The X-Files #123: Unusual Suspects

"It's all true what Susanne said about you people, isn't it? About John F. Kennedy? Dallas?" "I heard it was a lone gunman."
ACTUAL DOCUMENTED ACCOUNT: The secret origin of the Lone Gunmen.

REVIEW:
A Lone Gunmen focus, taking place in 1989, may be a strange choice for the season's third episode, and the series' 100th episode, but it does create a buffer between Scully's sudden recovery and an episode where she's sure to be out of bed. And in the real world, it allows the leads to complete filming on the X-Files movie. Vince Gilligan rightly treats this as a comedy, one that plays into the television inside joke of using Baltimore's Detective John Munch. But the truly outrageous idea is that the Gunmen and Mulder are actually paranoid because they were dosed with a Syndicate-made paranoia gas (we've seen similar experiments in earlier seasons). Mulder got the worst of it and was seeing little gray men, but they were still present, and WEREN'T ready to believe everything the femme fatale in the story was saying. Suddenly they're conspiracy theorists (although yes, a lot of her paranoia turned out to be founded, but that's part of the joke). Outrageous, but it works. Mulder had a promising career until AT SOME POINT, he lost his marbles and started trying to prove the existence of his sister's abductors... Well, this could be the inciting incident.

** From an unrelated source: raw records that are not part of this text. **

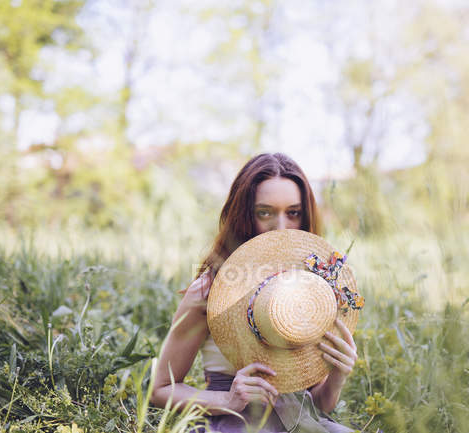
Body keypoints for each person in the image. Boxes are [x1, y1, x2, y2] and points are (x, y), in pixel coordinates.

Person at [150, 153, 358, 432]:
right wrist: (229, 399)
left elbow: (319, 405)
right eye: (265, 212)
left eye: (293, 213)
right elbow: (160, 388)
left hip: (303, 424)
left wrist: (337, 377)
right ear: (244, 216)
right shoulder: (210, 290)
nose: (281, 227)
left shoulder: (314, 289)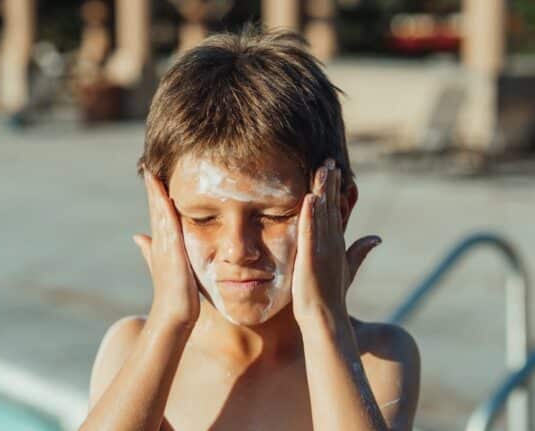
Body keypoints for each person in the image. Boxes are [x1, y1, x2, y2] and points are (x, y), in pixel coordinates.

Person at [80, 27, 420, 431]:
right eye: (202, 218)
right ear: (163, 215)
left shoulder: (376, 357)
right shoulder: (134, 347)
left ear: (339, 210)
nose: (237, 249)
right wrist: (169, 320)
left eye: (273, 215)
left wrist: (323, 324)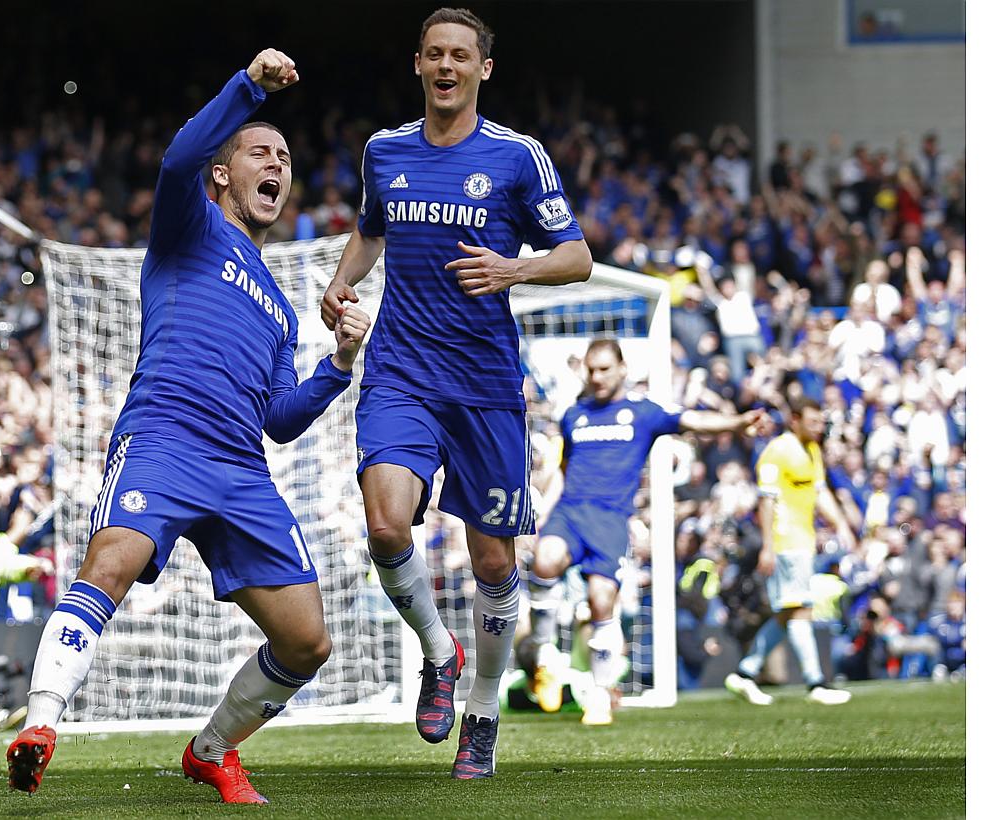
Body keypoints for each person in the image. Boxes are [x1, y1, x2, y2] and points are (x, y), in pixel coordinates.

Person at [6, 49, 372, 804]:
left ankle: (212, 750)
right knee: (110, 563)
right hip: (164, 439)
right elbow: (177, 160)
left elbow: (280, 421)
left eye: (285, 159)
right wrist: (248, 90)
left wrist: (337, 364)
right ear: (223, 175)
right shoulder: (190, 227)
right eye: (260, 152)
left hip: (242, 471)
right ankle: (40, 725)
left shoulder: (279, 308)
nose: (277, 164)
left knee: (307, 640)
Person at [319, 7, 593, 780]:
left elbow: (576, 256)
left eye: (460, 56)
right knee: (384, 525)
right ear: (418, 64)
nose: (447, 66)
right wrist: (340, 282)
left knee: (493, 562)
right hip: (400, 372)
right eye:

Despite this loopy idea, most of the comedy is character-driven. Byers as the straight-arrow FCC functionary charmed and left out to dry by a paranoid dame. Frohike and Langly competing for the cable piracy buck. The latter playing Dungeons & Dragons for money (well, I seem to have missed some bankable opportunities in the last 30 years). The femme fatale's psychotic boyfriend turning out to be Mulder. Her paranoid ravings about the Gideon Bible found in every hotel room (wait, is that one true too?).

And despite the chuckles, we do learn a lot about the characters. How Byers was named after JFK after his assassination, for example. Or that they started their paranoid newspaper because these events would not be reported by legitimate media. The appearance of X as the Conspiracy's goon who takes charge of the clean-up operation after Mulder and the Gunmen find the gas is a nice surprise, even more so because he gave them their name (see quote, above).

One small detail unrelated to this episode I can hold back no more, though: Why didn't they remake the opening titles when they went widescreen? They just zoom in on it and it looks TERRIBLE. (And I've got to say, I always found it rather ugly in the first place, like a show from when TLC stopped taking the "L" for Learning seriously).

REWATCHABILITY: Medium-High - A fun origin story for three characters we're always happy to see, but some viewers may find its inferences difficult to accept.